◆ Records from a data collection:
********************

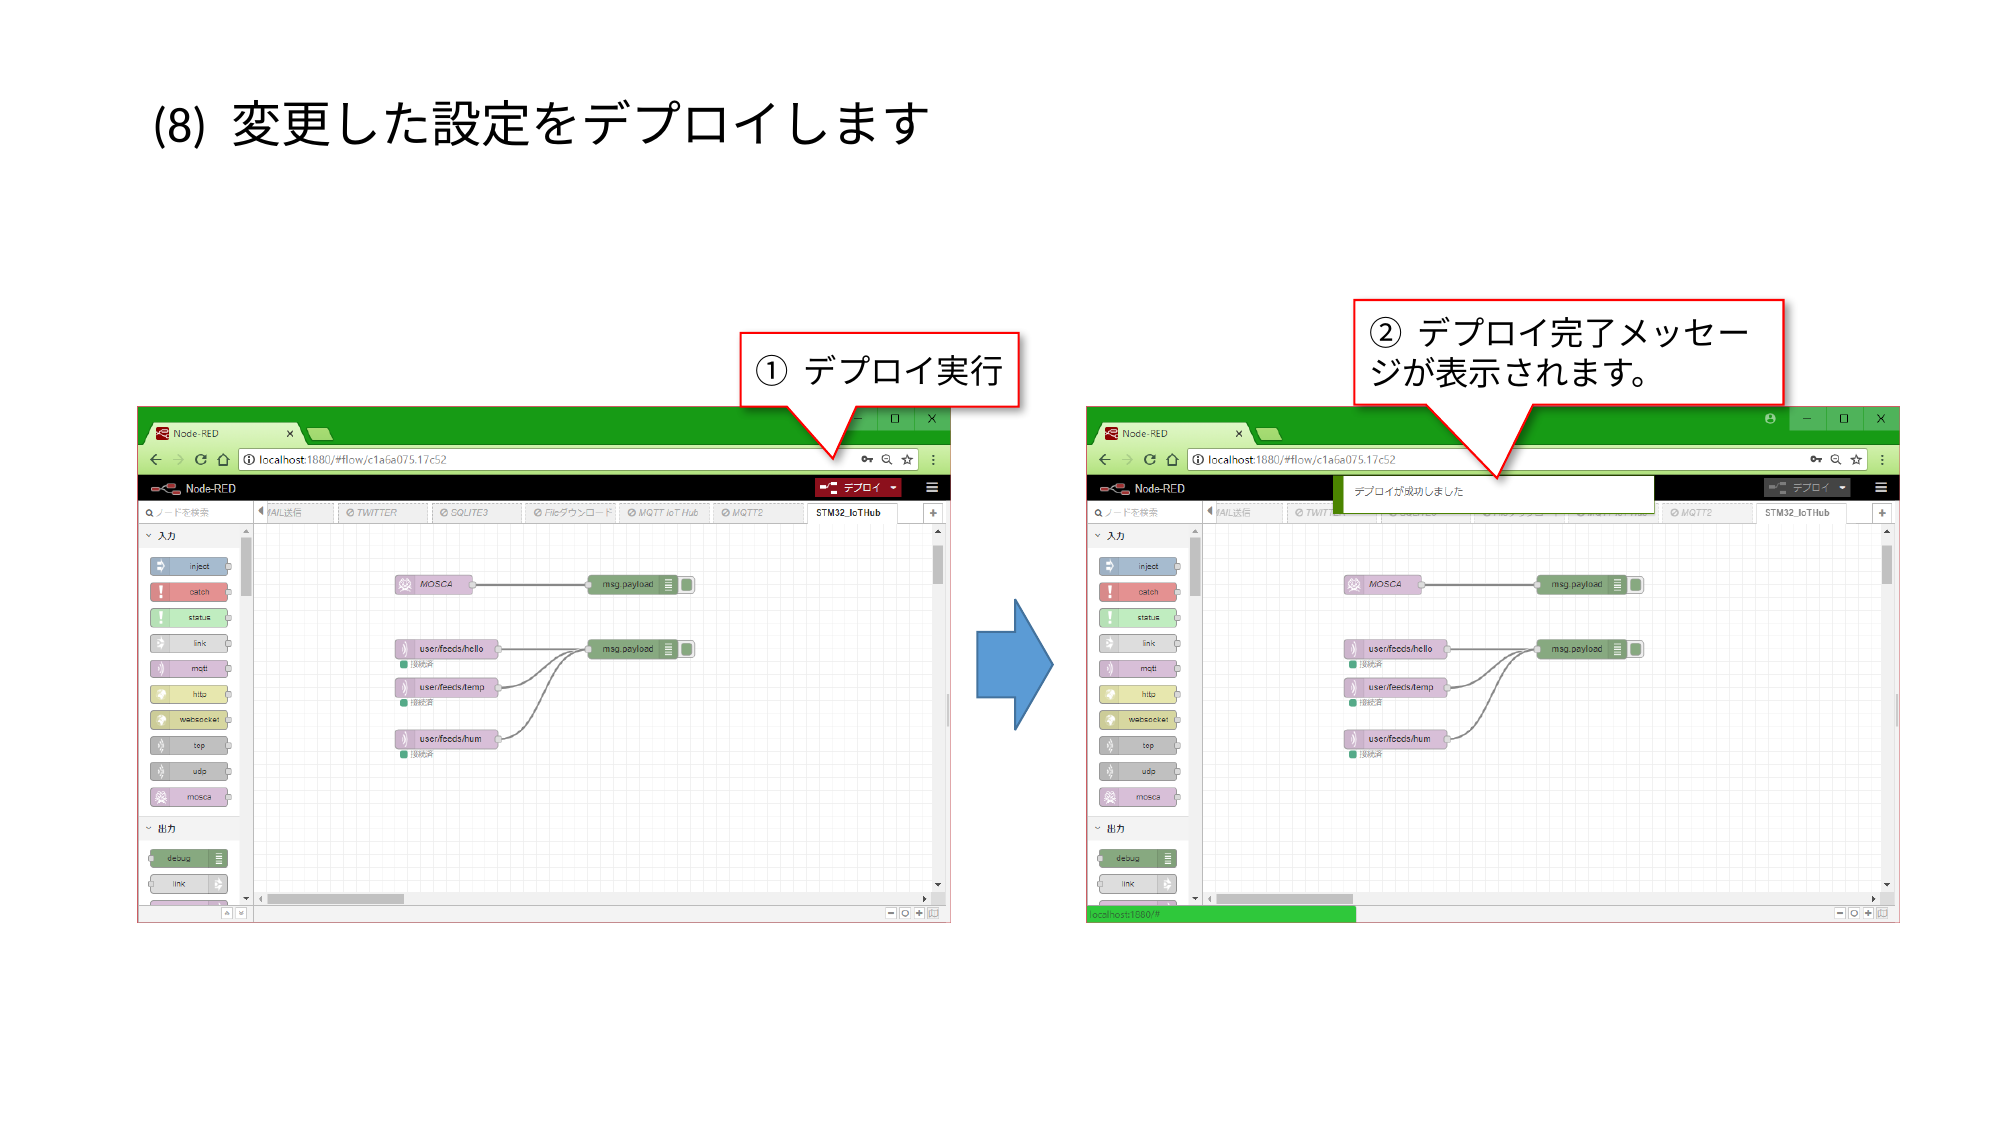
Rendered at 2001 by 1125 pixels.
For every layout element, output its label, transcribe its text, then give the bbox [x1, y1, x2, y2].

picture [1086, 406, 1900, 923]
text_box ① デプロイ実行 [739, 331, 1020, 408]
picture [137, 406, 951, 923]
text_box (8) 変更した設定をデプロイします [137, 91, 1963, 534]
text_box ② デプロイ完了メッセージが表示されます。 [1353, 298, 1785, 406]
text_box [976, 598, 1054, 731]
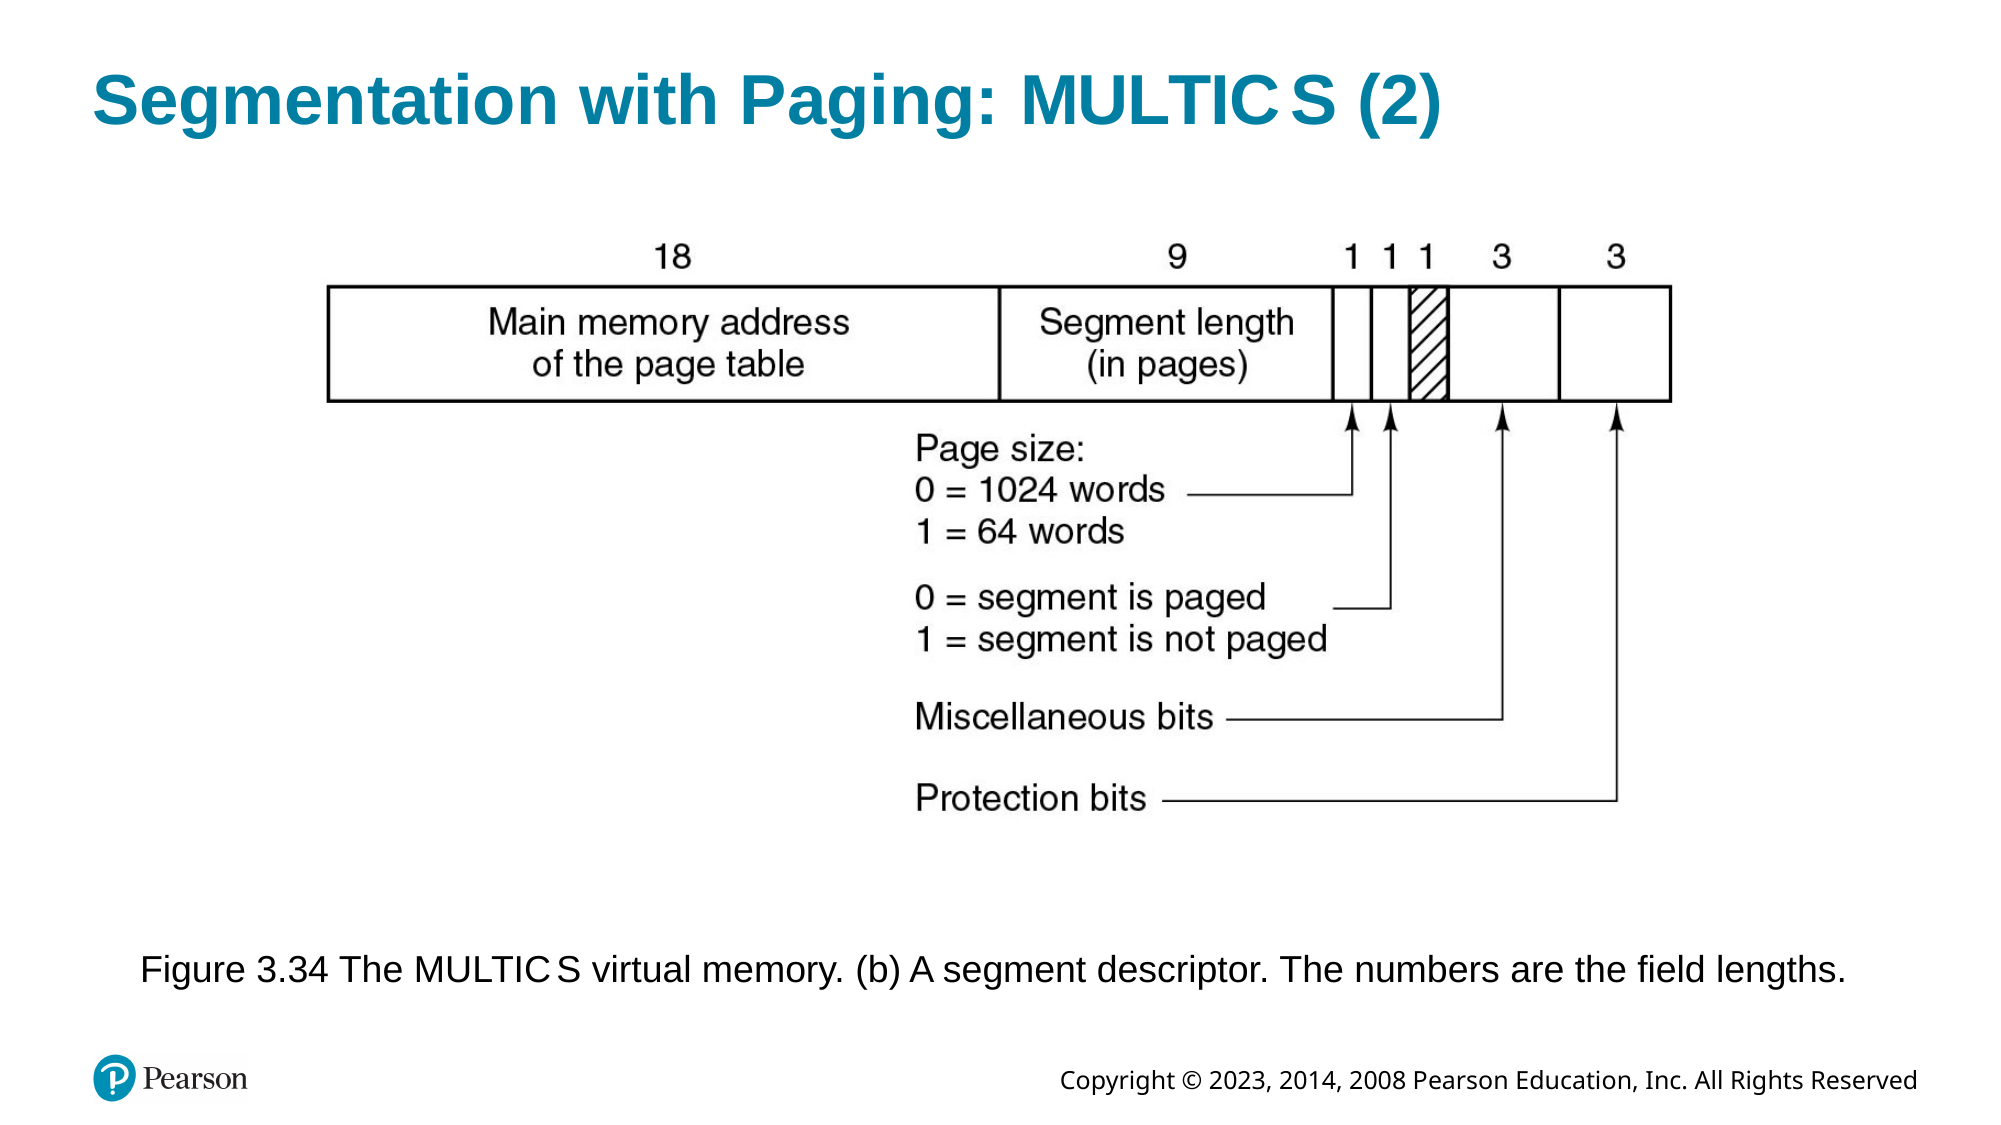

********************

◆ Exercise details:
Output the records above verbatim. Pictures stay out.

◆ Reply:
Rendered at 2001 by 1125 pixels.
For every layout element, output its label, transcribe its text, then give the bbox [x1, y1, x2, y2].

picture [1086, 406, 1900, 923]
text_box ① デプロイ実行 [739, 331, 1020, 408]
picture [137, 406, 951, 923]
text_box (8) 変更した設定をデプロイします [137, 91, 1963, 534]
text_box ② デプロイ完了メッセージが表示されます。 [1353, 298, 1785, 406]
text_box [976, 598, 1054, 731]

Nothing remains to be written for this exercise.